Y, por supuesto, todo esto es responsabilidad del director de marketing. Las marcas llevan mucho tiempo usando contenidos para atraer a los usuarios pero, a medida que pasamos de un paradigma de distribución a otro de consumo, hay una serie de aptitudes que se han convertido en prioritarias.


La primera de ellas es la agilidad.


Si pensamos en las características de las empresas que adoptan una mentalidad de comunicación, la que más destaca es que son máquinas de generación de contenidos. Las empresas de comunicación emiten contenidos que interesan a sus lectores y les animan a compartirlos, algo que hacen rápidamente.

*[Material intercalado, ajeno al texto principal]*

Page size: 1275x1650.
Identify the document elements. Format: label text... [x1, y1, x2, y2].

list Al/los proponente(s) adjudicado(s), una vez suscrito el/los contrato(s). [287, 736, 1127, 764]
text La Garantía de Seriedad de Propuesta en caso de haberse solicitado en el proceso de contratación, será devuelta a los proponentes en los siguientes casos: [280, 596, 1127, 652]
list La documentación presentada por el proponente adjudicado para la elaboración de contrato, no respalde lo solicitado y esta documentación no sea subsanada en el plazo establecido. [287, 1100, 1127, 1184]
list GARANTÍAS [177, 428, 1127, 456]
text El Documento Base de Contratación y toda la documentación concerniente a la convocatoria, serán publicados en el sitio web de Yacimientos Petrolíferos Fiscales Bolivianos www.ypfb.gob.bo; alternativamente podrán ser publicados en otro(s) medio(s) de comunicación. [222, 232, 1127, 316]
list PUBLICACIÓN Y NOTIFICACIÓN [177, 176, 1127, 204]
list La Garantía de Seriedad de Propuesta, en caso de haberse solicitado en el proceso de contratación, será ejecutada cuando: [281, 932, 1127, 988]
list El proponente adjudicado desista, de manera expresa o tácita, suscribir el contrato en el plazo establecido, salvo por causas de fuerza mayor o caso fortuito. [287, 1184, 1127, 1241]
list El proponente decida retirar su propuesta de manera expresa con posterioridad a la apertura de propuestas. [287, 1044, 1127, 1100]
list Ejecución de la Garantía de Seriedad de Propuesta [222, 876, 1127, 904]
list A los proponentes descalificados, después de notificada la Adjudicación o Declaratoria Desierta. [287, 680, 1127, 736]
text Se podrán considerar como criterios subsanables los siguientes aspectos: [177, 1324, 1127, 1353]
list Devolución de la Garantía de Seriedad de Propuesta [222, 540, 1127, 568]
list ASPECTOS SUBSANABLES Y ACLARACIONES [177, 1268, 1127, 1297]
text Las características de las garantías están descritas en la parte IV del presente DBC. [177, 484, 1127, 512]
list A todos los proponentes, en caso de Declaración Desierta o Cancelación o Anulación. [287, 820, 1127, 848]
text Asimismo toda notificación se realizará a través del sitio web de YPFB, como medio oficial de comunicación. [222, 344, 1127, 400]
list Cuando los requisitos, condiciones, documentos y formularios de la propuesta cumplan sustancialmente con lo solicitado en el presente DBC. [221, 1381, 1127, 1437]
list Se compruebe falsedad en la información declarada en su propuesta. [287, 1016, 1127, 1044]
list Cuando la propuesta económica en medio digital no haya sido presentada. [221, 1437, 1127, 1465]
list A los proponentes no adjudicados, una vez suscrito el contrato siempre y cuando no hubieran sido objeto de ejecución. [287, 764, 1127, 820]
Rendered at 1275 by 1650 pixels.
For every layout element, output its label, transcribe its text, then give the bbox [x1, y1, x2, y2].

No hay burocracia, ni responsable jurídico para aprobarlos (la mayoría de las veces) ni responsable de marca para aprobarlos. La velocidad es la clave.


La segunda aptitud es la capacidad de redacción.


Una buena redacción supone claridad. Se trata de garantizar la atención del usuario durante los primeros ocho segundos y después quizá durante otros ocho segundos más. A los directores eficaces siempre les interesa el material que redactan y deberían saber comprender el objetivo básico de cada contenido así como saber cómo encaja en los objetivos de marketing más amplios. Con la proliferación de contenidos, esta aptitud está cada vez más demandada.


Por último, los directores de marketing deberían aprender a hacer de sus clientes los héroes de sus historias.


Las marcas deberían mirar a sus clientes y no a sí mismas. Las mejores historias siempre tienen una parte humana. Es fácil de entender por qué: los lectores son personas. Pueden verse reflejados en las historias e identificarse con los principales personajes.  Los clientes se identifican mejor con una historia si la comunicación con ellos se produce en su lenguaje. Los directores de marketing deberían intentar imaginarse cómo afectan sus productos o servicios a la vida de las personas y amplificarlo.


Las empresas de comunicación excepcionales crean contenidos lo suficientemente específicos como para ser creíbles y lo suficientemente universales para ser relevantes. Aunque el brand storytelling (o narrativa de marca) es una palabra de moda, el concepto existe desde hace décadas.  Las historias no son solo datos, cifras y estadísticas. Son cautivadoras, memorables e inspiradoras. Nos permiten olvidar lo mundano y nos transportan a un lugar donde dar rienda suelta a nuestra imaginación.  Atraer y conservar la atención de los clientes nunca ha sido una tarea fácil y con la revolución digital, explosión tecnológica y proliferación de contenidos actuales, es mucho más difícil, pero no imposible.


¿Hemos conseguido mantener su atención?